Wireshark-dev: Re: [Wireshark-dev] Terminating NULL chraracter in RTCP Byereason string
On Aug 5, 2008, at 10:20 AM, Neil Piercy wrote:
The real problem in the spec is here - the leap from "octets of
text" to
"string".
A sequence of octets of text *is* a (text) string. A string is not
necessarily null-terminated (the C programming language, and its
derivatives, nonwithstanding).
It sounds as if whoever wrote RFC 3550 needs to learn the
difference between the words "padded" and "terminated" - they
probably meant to say that the string is null-*padded* to a
4-byte boundary.
Maybe they did know the diference, and maybe they didn't, but what
they
actually said was:
If the string fills the packet to the next 32-bit boundary, the
string is not null terminated.
i.e. they have defined a case in which a "string" is not null
terminated
(i.e. is a sequence of non-null characters only), so Wireshark should
not object to the string not being null terminated in this case.
They also said
The string has the same encoding as that described for SDES.
and what they say for SDES is
Each chunk consists of an SSRC/CSRC identifier followed by a list
of
zero or more items, which carry information about the SSRC/CSRC.
Each chunk starts on a 32-bit boundary.
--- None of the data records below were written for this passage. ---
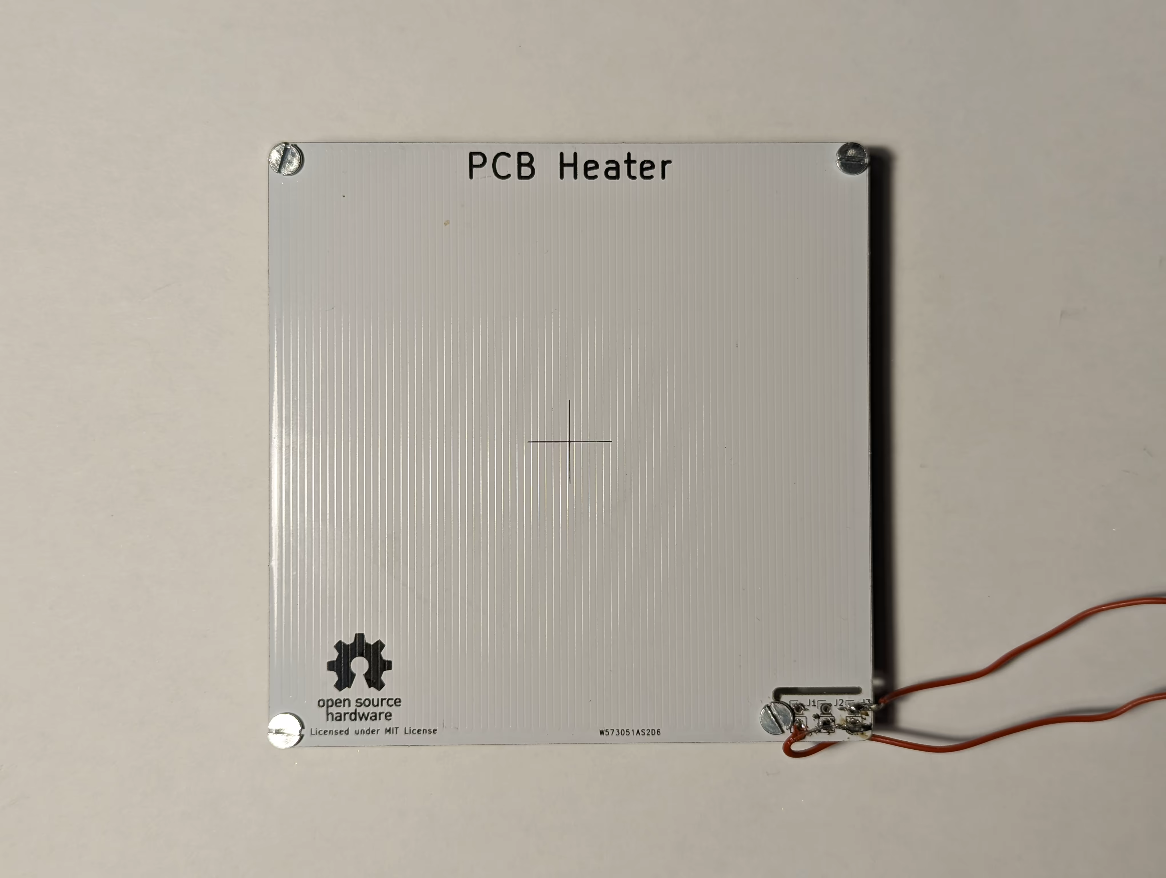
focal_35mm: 48
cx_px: 583
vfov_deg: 30.3
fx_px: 1619
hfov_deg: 39.6
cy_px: 439
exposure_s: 1/100
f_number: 1.9
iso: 75
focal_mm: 6.8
Each item consists of an
8-
bit type field, an 8-bit octet count describing the length of the
text (thus, not including this two-octet header), and the text
itself. Note that the text can be no longer than 255 octets, but
this is consistent with the need to limit RTCP bandwidth
consumption.
The text is encoded according to the UTF-8 encoding specified in
RFC
2279 [5]. US-ASCII is a subset of this encoding and requires no
additional encoding. The presence of multi-octet encodings is
indicated by setting the most significant bit of a character to a
value of one.
Items are contiguous, i.e., items are not individually padded to a
32-bit boundary. Text is not null terminated because some multi-
octet encodings include null octets. The list of items in each
chunk
MUST be terminated by one or more null octets, the first of which
is
interpreted as an item type of zero to denote the end of the list.
No length octet follows the null item type octet, but additional
null
octets MUST be included if needed to pad until the next 32-bit
boundary. Note that this padding is separate from that indicated
by
the P bit in the RTCP header. A chunk with zero items (four null
octets) is valid but useless.
which describes null-padded strings, not null-terminated strings (in
fact, they explicitly say "Text is not null terminated because some
multi-octet encodings include null octets" - although they earlier say
the encoding is UTF-8, which *doesn't* include null octets in multi-
octet encodings).
I.e., RFC 3550 needs a little attention from an editor.
In any case, what Wireshark should do is treat the BYE Reason string
as null-padded, not as "null-terminated except when it isn't".